By the time I graduated, CSUC president Robin Wilson had ended Pioneer Days, an almost hundred year old community celebration. Playboy Magazine had named Chico State “Number 1 Party School”. Yeah, I had to go looking for a job with that albatross hanging around my neck – “wow, what did you major in, tapping kegs?” They all thought that was real funny.

When my husband and I had kids, Halloween in Chico was one of our best kept secrets – people used to come Downtown at dusk wearing costumes made at home, really imaginative, and just walk around the grid admiring each other. I’ll never forget the guy who came out as a man in a cage carried by a gorilla, or the young man who made a cardboard bus and walked around dressed as Al Mitchell. A family we know went out as a bunch of grapes. All homemade. The last year we participated, my husband made a last-minute Capt. America costume out of an old pair of red longjohns, and we dressed our kids with stuff we bought at the fabric store – Bam Bam and Count Dracula. We made Bam Bam’s club out of a brown paper sack. We walked the circuit, then we went to Malvina’s to hear what Sal Corona thought of our costumes. As we sat in the window, we saw the Pope pass by, we thought, wow, that’s a weird costume, but it looked like the kid put a lot of work into it.

Yeah, the next day on the news, we heard the Pope was stabbed by a young black man who thought he was supposed to be a Klansman and got very offened. That was the end of Halloween as we knew it. The next year the police department brought in the Sacramento Posse, on horse back, among crowds of pedestrians wearing costumes, and that was all it took to take the community spirit out of that holiday.
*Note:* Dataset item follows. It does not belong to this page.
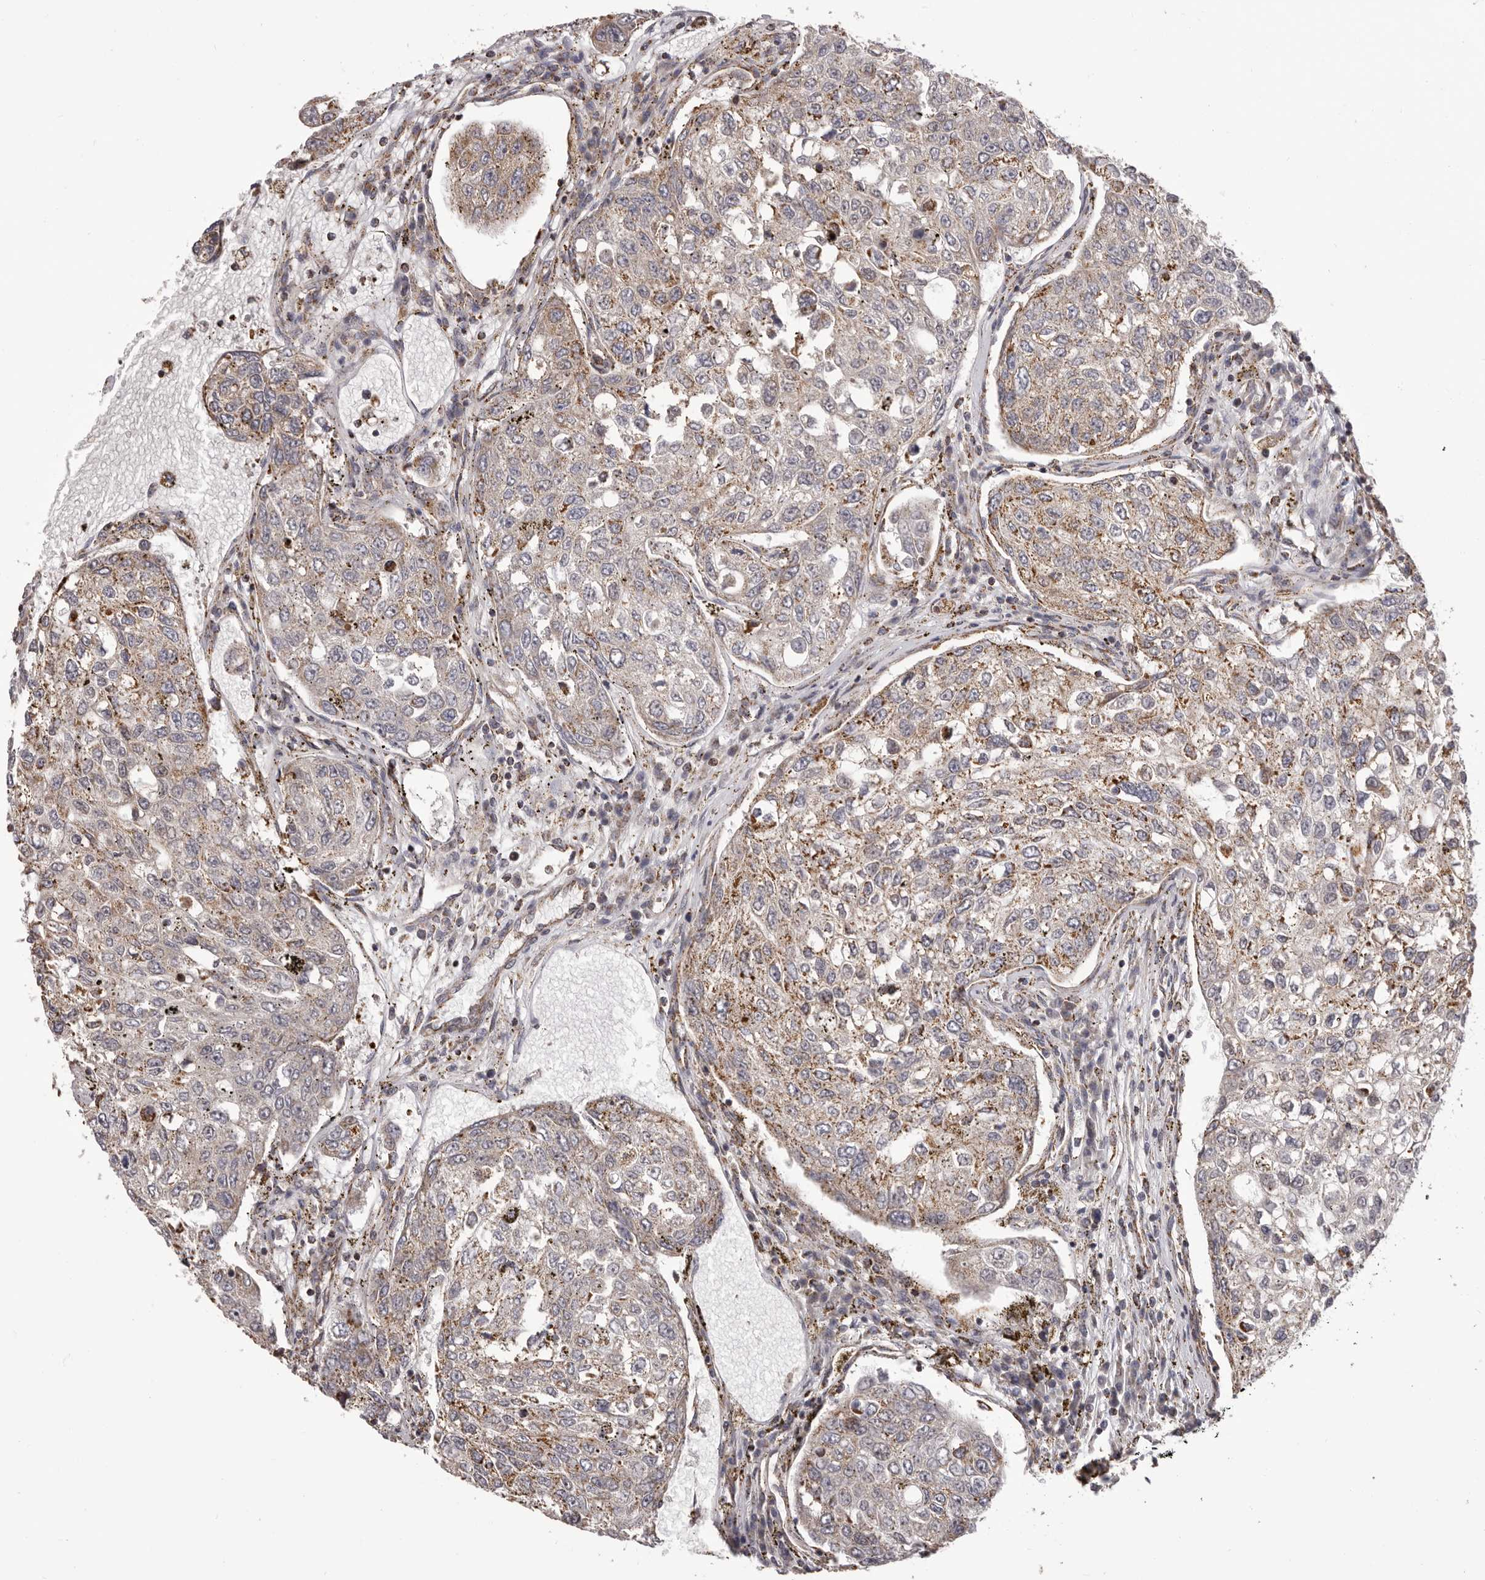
{"staining": {"intensity": "weak", "quantity": "25%-75%", "location": "cytoplasmic/membranous"}, "tissue": "urothelial cancer", "cell_type": "Tumor cells", "image_type": "cancer", "snomed": [{"axis": "morphology", "description": "Urothelial carcinoma, High grade"}, {"axis": "topography", "description": "Lymph node"}, {"axis": "topography", "description": "Urinary bladder"}], "caption": "DAB (3,3'-diaminobenzidine) immunohistochemical staining of urothelial cancer displays weak cytoplasmic/membranous protein positivity in about 25%-75% of tumor cells. (DAB (3,3'-diaminobenzidine) IHC, brown staining for protein, blue staining for nuclei).", "gene": "CHRM2", "patient": {"sex": "male", "age": 51}}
And what was instituted out of these events was “mandatory overtime”. The cops used these holidays, along with St. Paddy’s, and eventually Caesar Chavez Day, to add overtime to their pay, whether they worked it or not. Every year council and the CPOA work, behind closed doors, on a Memo of Understanding that requires a set amount of overtime for the cops, on the premise that these holidays demanded that kind of attention. As I’ve shown in previous posts, they’ve made a policy by which they’ve traded overtime they haven’t used for “compensated time off”, which accrues unused until they retire and then turns into money.

Chief Aldridge has been on the news lately, mouthing a lie about the police being burned out and hard to recruit new officers because of mandatory overtime? That is such a crock. I don’t think many people read the contracts, so I wrote a letter to the editor about it.
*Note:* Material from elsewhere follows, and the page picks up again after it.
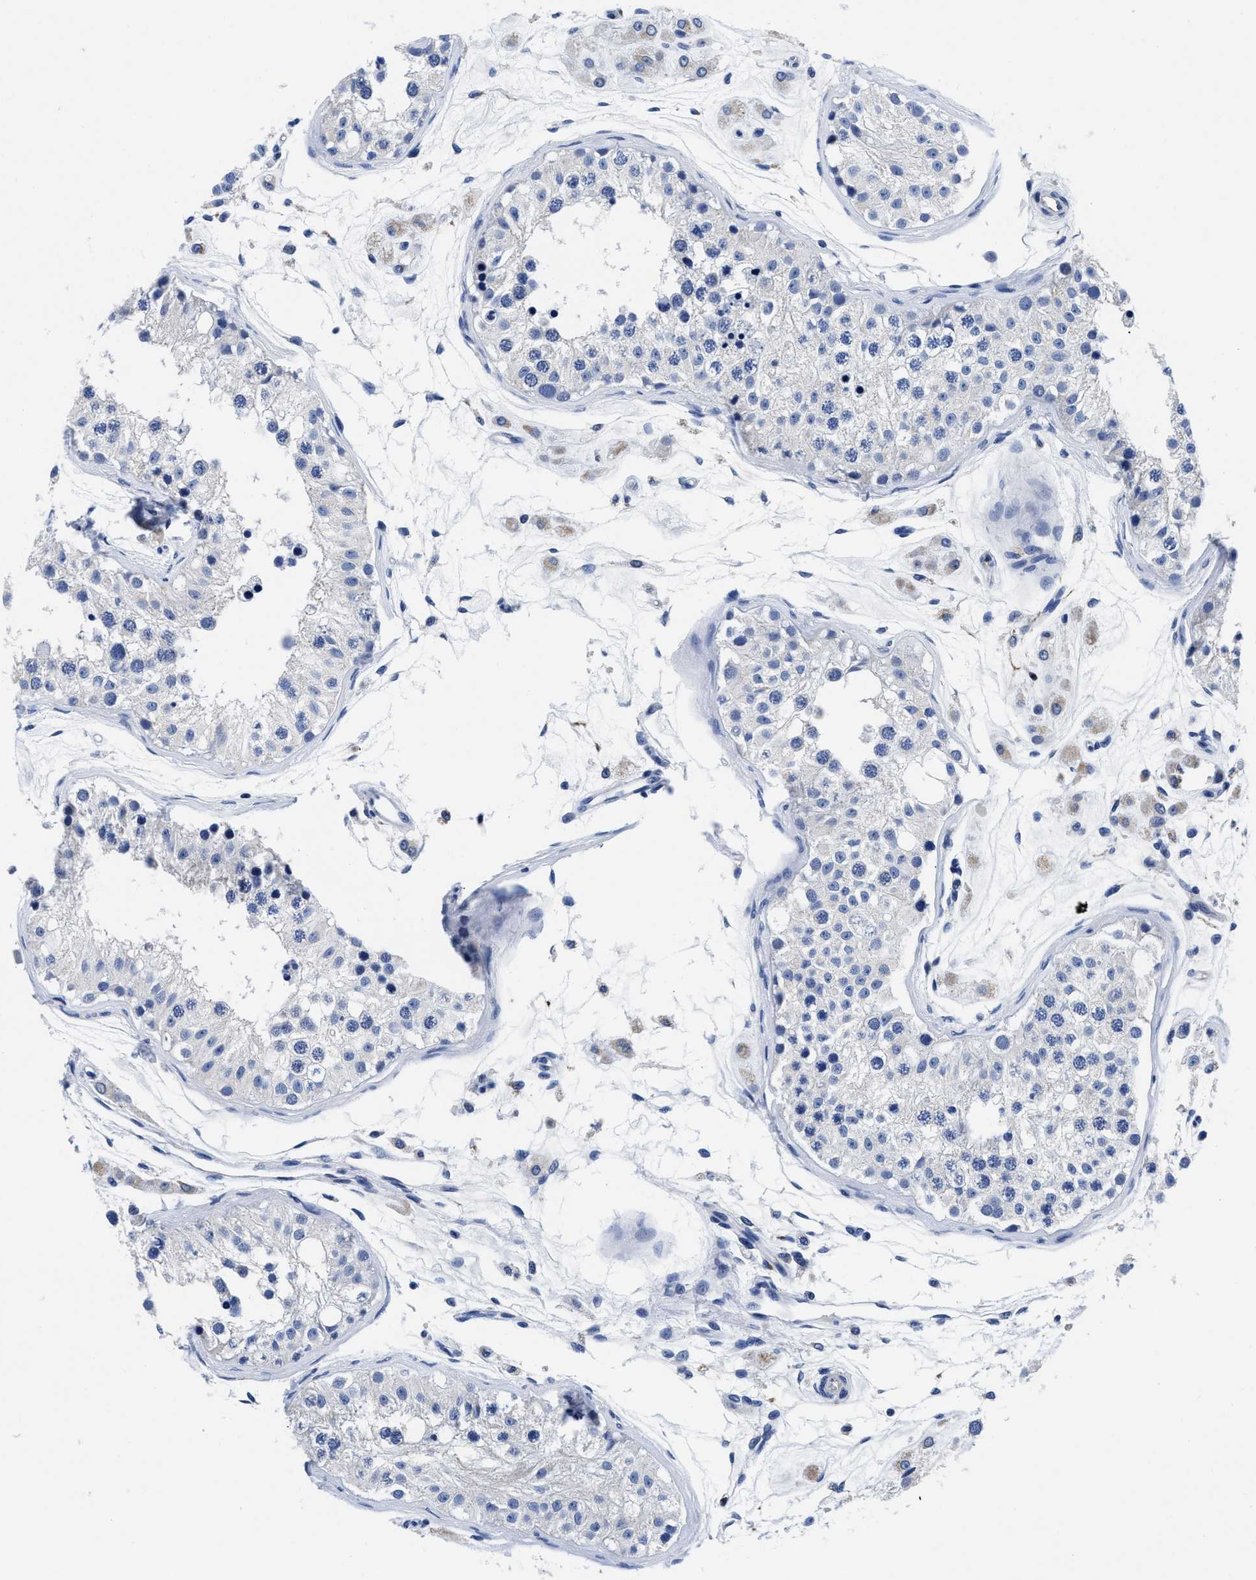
{"staining": {"intensity": "negative", "quantity": "none", "location": "none"}, "tissue": "testis", "cell_type": "Cells in seminiferous ducts", "image_type": "normal", "snomed": [{"axis": "morphology", "description": "Normal tissue, NOS"}, {"axis": "morphology", "description": "Adenocarcinoma, metastatic, NOS"}, {"axis": "topography", "description": "Testis"}], "caption": "Micrograph shows no protein positivity in cells in seminiferous ducts of normal testis.", "gene": "SLC35F1", "patient": {"sex": "male", "age": 26}}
I agree with Chief Aldridge – the city needs to stop putting “mandatory” overtime in the police contracts. Overtime has traditionally been written into the contracts for certain holidays that caused problems in past, but those holidays don’t produce the arrests anymore. Even though St Paddy’s was on Friday this year. KRCR reported, “Spring Break, combined with a reduced student population, results in a significant decline in the number of house parties in the south campus and west side areas, according to police.”

Overtime has taken the department over budget. They call it “mandatory” overtime, but even if the officer doesn’t work those hours, they’re compensated through “Compensated Time Off”. According to the contract, CTO is offered “at the rate of one and one-half (1½) hours for each hour of overtime”. So they’re paid for not working, at overtime rates. Furthermore, if they’re not able to use that CTO, it becomes “Selective Time Off,” without pay. But try to follow this – unused STO is accrued, “at the rate of two (2) hours for each hour of overtime, which accrues until the employee retires”.  At retirement, unused STO hours “shall be converted to CTO in accordance with the formula set forth in this section, and Employee shall be compensated.” There you see, one way or another, officers get paid for overtime they don’t work.

With 19 new hires over the past year, our police department should be adequate to do their job without racking up overtime. End mandatory overtime.